Electrical Circuit
Electricity and Magnetism

Does the charge move instantly?

Teaching Guidance for 11-14 Supporting Physics Teaching

When the light comes on

Wrong Track: The bulb cannot light until the energy is carried to it.

Wrong Track: The charges travel from the battery to bulb, and light it when they get there.

Right Lines: The circuit starts working as soon as you throw the switch. The charged particles start moving everywhere and electrical working lights the bulb.

When do the charged particles start to move?

Thinking about the learning

It's possible that this kind of thinking is encouraged in children by donation models that suggest that everything comes from the battery, and is then carried round to the bulb.

Thinking about the teaching

It would appear that when we turn on a switch the electrically charged particles move immediately in all parts of the circuit and instantly light a bulb.
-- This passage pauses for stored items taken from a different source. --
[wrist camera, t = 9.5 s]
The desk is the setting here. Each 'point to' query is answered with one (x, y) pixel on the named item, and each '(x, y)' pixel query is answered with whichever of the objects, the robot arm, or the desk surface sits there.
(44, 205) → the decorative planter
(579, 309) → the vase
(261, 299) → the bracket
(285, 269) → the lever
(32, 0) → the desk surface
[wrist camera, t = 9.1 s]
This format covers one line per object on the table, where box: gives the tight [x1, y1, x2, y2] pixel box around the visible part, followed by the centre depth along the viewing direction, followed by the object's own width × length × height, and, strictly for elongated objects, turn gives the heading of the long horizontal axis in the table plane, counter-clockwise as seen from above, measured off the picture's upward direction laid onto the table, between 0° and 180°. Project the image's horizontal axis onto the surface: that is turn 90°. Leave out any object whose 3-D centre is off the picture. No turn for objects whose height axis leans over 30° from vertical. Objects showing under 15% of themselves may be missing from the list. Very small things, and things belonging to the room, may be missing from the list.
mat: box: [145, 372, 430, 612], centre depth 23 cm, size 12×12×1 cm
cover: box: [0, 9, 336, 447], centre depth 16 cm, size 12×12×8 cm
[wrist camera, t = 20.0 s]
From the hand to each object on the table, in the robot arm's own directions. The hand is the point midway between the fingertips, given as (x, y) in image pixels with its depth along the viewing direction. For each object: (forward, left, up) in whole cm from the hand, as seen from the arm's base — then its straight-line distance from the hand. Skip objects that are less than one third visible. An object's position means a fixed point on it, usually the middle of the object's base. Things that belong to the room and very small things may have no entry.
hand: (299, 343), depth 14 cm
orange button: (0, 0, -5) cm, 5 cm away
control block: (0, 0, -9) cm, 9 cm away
Even if we connect all the wires available in the laboratory, to make a big circuit, the light bulb still appears to react immediately.

Actually it does take a very short time for the electrons to start moving. The electric field that sets the electrons in motion takes a finite time to pass through the wires. The field propagates (moves) at approximately the speed of light: 300,000 kilometre /second, that is 300 millimetre in a thousand-millionth of a second.

Does this delay matter? An electrical signal would take a mere hundredth of a second to pass from the UK to the USA through cables under the Atlantic Ocean. However, a modern computer will time itself on a signal changing many millions of times a second. With signals that are fractions of a millionth of a second long, even small delays in signals travelling along wires must be taken into account when designing circuit boards.

The bulb in our circuit does not turn on immediately, but the delay is so short that it is only significant in situations far removed from school laboratory bench experiments.